▸ Work instructions: Copy the passage of the Walter Massey article from "- Loving and" up to and including "Two Solitudes (1978)", word for word.

▸ Extracted text:

- Born: Walter Edward Hart Massey August 19, 1928 Toronto, Ontario, Canada
- Died: August 4, 2014 (aged 85) Montreal, Quebec, Canada
- Years active: 1956–2014
- Known for: Papa Beaver's Storytime (1993–1998) Arthur (1996–2015)
- Spouse: Sharman Yarnell
- Awards: ACTRA Award for Excellence; Larry McCance Award for Excellence (awarded by the Canadian Actors' Equity Association;

= Walter Massey (actor) =

Canadian actor (1928–2014)

Walter Edward Hart Massey (August 19, 1928 – August 4, 2014) was a Canadian actor, best known for voicing Principal Herbert Haney on the animated series Arthur and The Doctor in the English version of The Mysterious Cities of Gold. He was based in Montreal, Quebec.

He played Dr. Donald Stewart on the 1990s version of Lassie, and had numerous roles on stage, and in films and television, for more than six decades. Massey was the cousin of actor Raymond Massey and was a founding member of Canadian Actors' Equity.

Walter Massey's father, Denton, was an engineer and Ontario politician.

Massey died in Montreal, Quebec on August 4, 2014.

== Awards ==
In 1988, the Canadian Actors' Equity Association voted him the Larry McCance Award for his service to the organization. He was also presented with the Montreal ACTRA Award of Excellence in 2007.

== Filmography ==

- Now That April's Here (1958) – John Williams
- A Cool Sound from Hell (1959) – Pilot
- The Unforeseen (1960)
- The Unpredictable Leader (1965)
- Seaway (1965) – Himself
- Illegal Abortion (1966)
- Don't Let the Angels Fall (1969) – Police Sergeant
- Espolio (1970)
- Loving and Laughing (1971)
- Dr. Simon Locke (1971) – Ed
- Family Court (1971) – Court Clerk
- Our Land is Our Life (1974)
- The Heatwave Lasted Four Days (1975)
- The 1 CAG Story (1977) – Narrator
- Duplessis (1977) – George Marler
- Blood Relatives (1978) – Mr. Lowery
- Jacob Two-Two Meets the Hooded Fang (1978) – Father
- Canada Vignettes: Hudden and Dudden and Donald O'Neary (1978)
- Tomorrow Never Comes (1978) – Sergeant
- Two Solitudes (1978)
- Legends and Life of the Inuit (1978)
- Soils of Canada (1978)
- Bravery in the Field (1979) – Policeman in Hospital
- Amber Waves (1980)
- Astro Boy (1980) – Peter's Owner (Cinelume Dub)
- Agency (1980) – Minister
- Acting Class (1980) – Narrator
- Under New Management (1981) – Narrator
- Happy Birthday to Me (1981) – Conventioneer Leader
- Gas (1981) – Major Bright
- Top Priority - 1981
- Ulysses 31 (1981) – Aeolus (English Version)

▸ Source material:
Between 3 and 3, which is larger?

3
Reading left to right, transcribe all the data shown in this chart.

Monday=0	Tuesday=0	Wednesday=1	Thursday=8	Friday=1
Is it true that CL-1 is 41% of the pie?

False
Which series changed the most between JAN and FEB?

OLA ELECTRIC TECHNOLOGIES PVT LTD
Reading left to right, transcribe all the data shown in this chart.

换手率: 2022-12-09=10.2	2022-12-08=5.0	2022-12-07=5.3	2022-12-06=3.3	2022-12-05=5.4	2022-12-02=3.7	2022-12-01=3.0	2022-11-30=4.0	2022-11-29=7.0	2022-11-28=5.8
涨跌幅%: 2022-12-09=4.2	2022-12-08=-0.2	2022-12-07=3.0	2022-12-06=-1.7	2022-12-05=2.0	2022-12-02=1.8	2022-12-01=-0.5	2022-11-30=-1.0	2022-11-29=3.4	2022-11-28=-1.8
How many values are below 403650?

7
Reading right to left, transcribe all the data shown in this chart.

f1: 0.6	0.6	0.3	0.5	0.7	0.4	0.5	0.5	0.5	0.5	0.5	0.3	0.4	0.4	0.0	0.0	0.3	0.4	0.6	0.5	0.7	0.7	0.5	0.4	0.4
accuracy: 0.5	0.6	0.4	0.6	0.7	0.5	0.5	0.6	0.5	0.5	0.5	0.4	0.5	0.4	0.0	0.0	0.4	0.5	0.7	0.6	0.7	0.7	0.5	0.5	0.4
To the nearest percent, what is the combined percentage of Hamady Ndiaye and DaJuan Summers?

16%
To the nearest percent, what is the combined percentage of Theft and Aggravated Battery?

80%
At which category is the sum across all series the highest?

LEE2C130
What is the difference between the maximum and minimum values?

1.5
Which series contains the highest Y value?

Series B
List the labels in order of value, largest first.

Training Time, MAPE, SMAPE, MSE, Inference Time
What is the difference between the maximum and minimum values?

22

▸ Finished task:
- Loving and Laughing (1971)
- Dr. Simon Locke (1971) – Ed
- Family Court (1971) – Court Clerk
- Our Land is Our Life (1974)
- The Heatwave Lasted Four Days (1975)
- The 1 CAG Story (1977) – Narrator
- Duplessis (1977) – George Marler
- Blood Relatives (1978) – Mr. Lowery
- Jacob Two-Two Meets the Hooded Fang (1978) – Father
- Canada Vignettes: Hudden and Dudden and Donald O'Neary (1978)
- Tomorrow Never Comes (1978) – Sergeant
- Two Solitudes (1978)